This is penned on July 9, 2024, well in advance of the Dominican Republic’s implementation of the Hague Service Convention. It will be revised in total on October 1 when the Convention enters into force.

If the action can wait until then… wait, because for the moment, the Convention’s lack of force is at once a blessing and a curse. On one hand, we aren’t bound to a mandatory means of service (this applies to U.S. and Canadian actions alike). On the other, we don’t have a streamlined way of doing things either. As such, there are really three ways currently available, though none of them carries the heft of a Hague procedure. These methods pertain to U.S. federal (civil matters) only– state matters and those heard in Canadian courts require a bit more complex analysis. Still, you’ll get the gist:

  • Option 1: MAIL. Ordinarily, I contend that mail service is a bad idea, but in most non-Hague jurisdictions, I often recommend it. The DR is one of them. If you don’t anticipate having to go abroad to enforce, it’s completely viable, legally speaking. You still have a fact problem, but legal validity isn’t a challenge. Just make sure you’re doing it right.

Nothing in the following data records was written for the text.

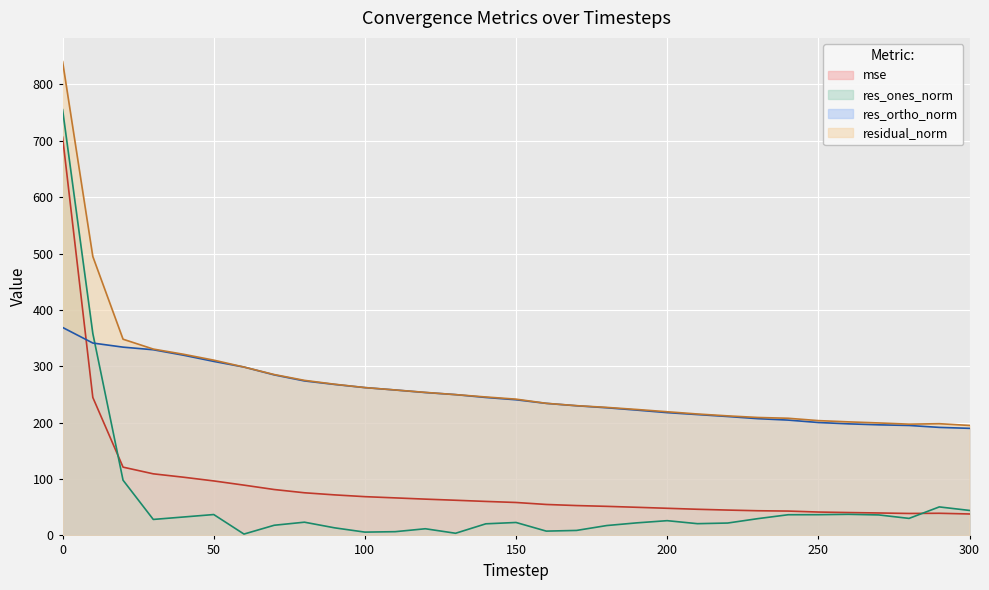

Where is the first local maximum for res_ones_norm?

50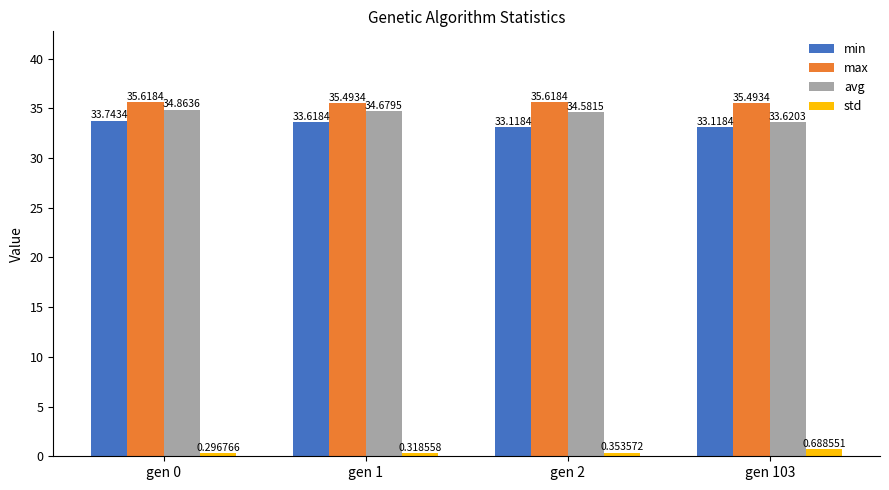

How many std values are between 0 and 1?

4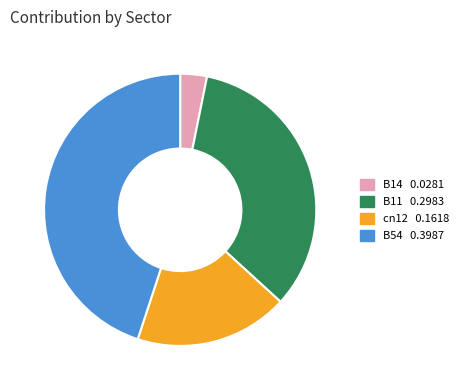

Is there a majority slice in this chart?

No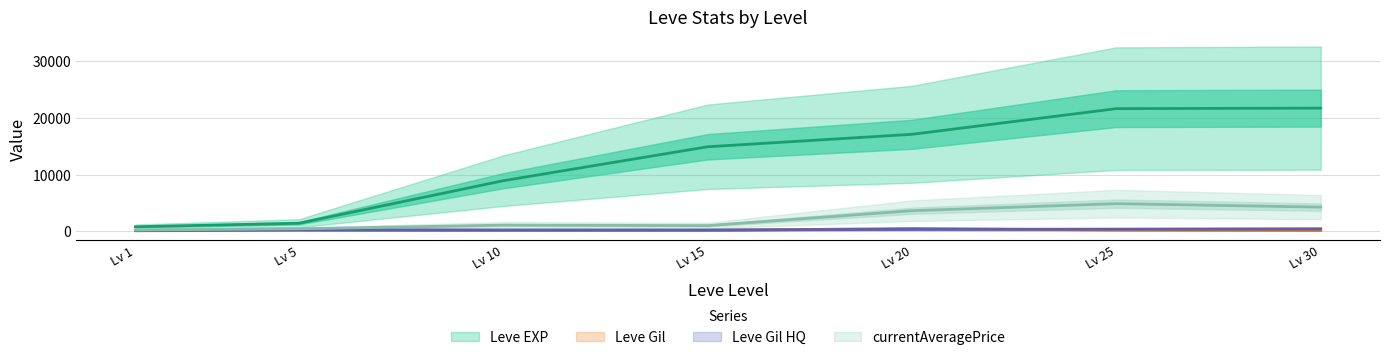

True or false: currentAveragePrice and Leve EXP intersect in this chart.

False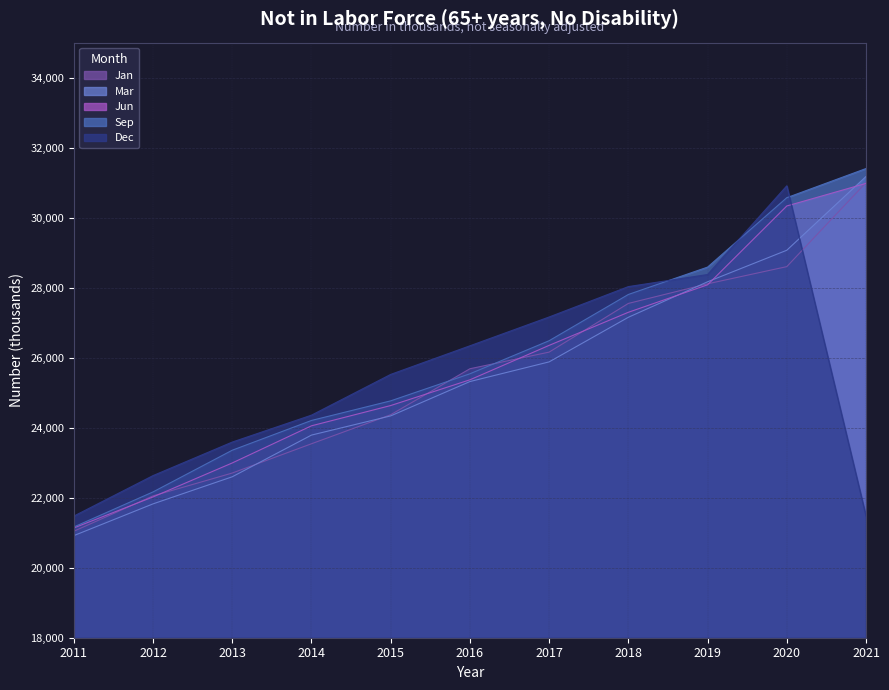

Which series has the largest range (max minus min)?

Mar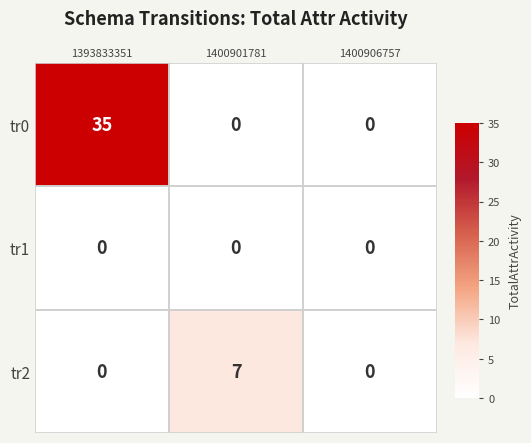

Rank the series by their maximum value, from lowest to highest.

tr1, tr2, tr0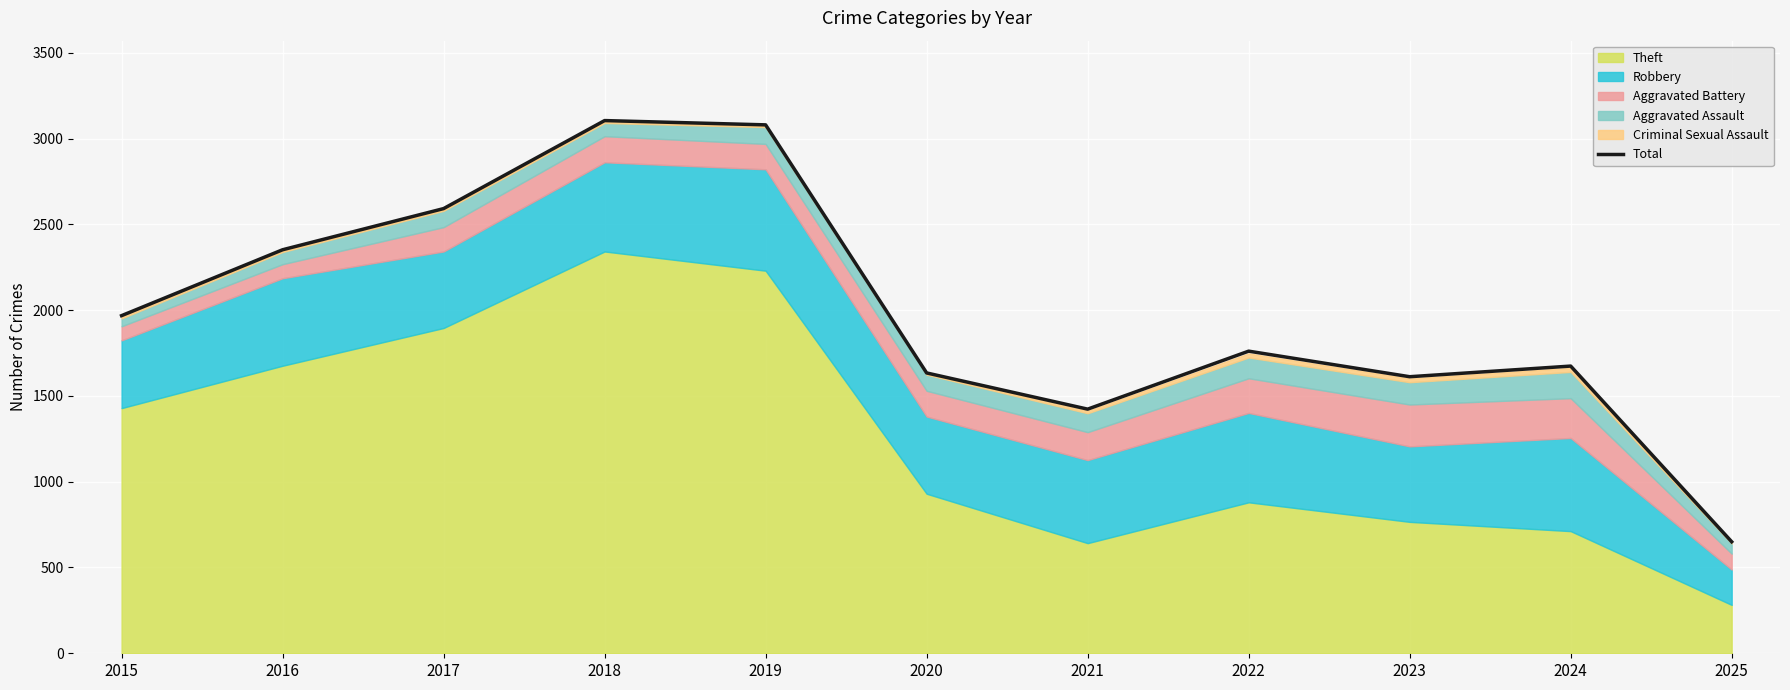

What is the value of the 6th point from the left?

1634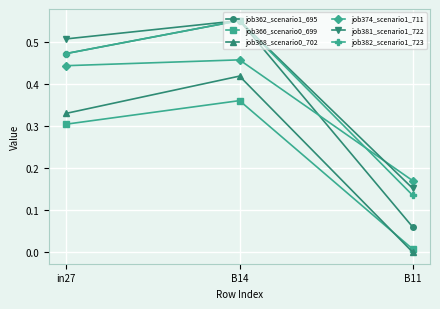

What is the label of the 1st point from the left?

in27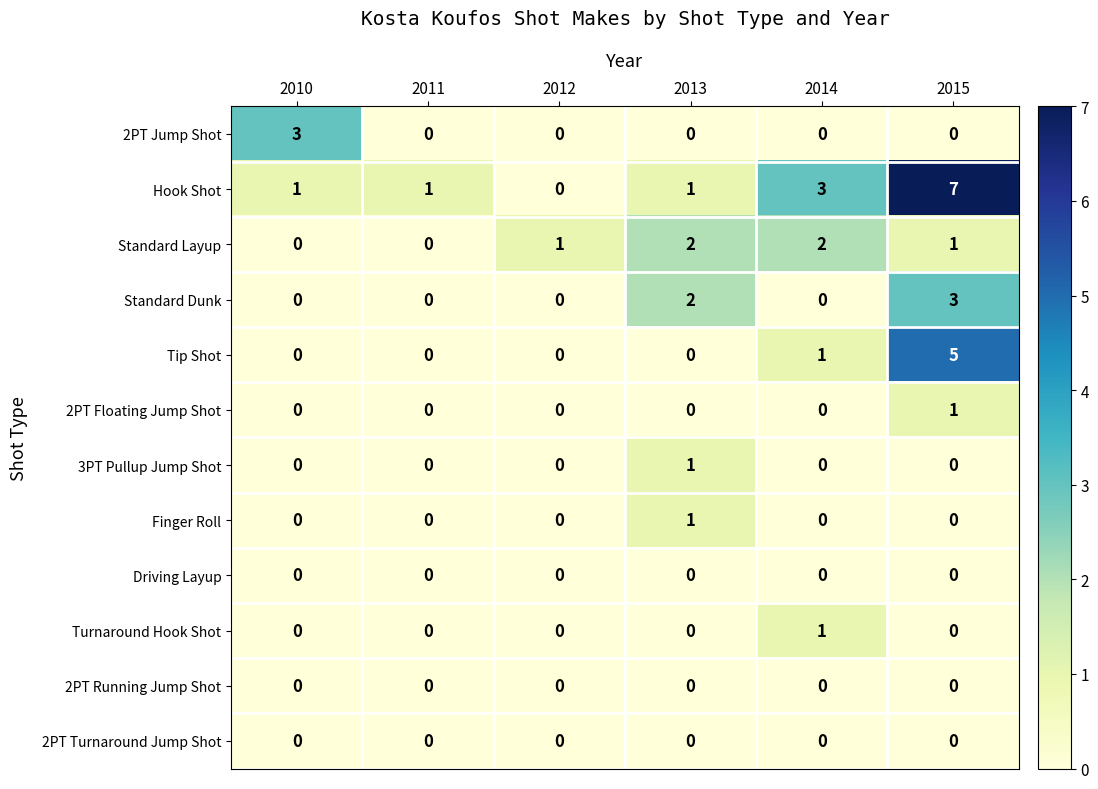

At which category is the sum across all series the highest?

2015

  • Option 2: ELECTRONIC SERVICE. Completely valid from a due process standpoint, and available by court order under Rule 4(f)(3). Like mail, if you don’t anticipate having to go abroad to enforce, you’re on solid ground.
  • Option 3: Letter Rogatory. The oldest of old-fashioned methods of serving someone in a foreign jurisdiction. It’s pricy, it takes a while, and plaintiff’s counsel has zero control over the matter, but it’s the only way to overcome a validity challenge in an enforcement action abroad.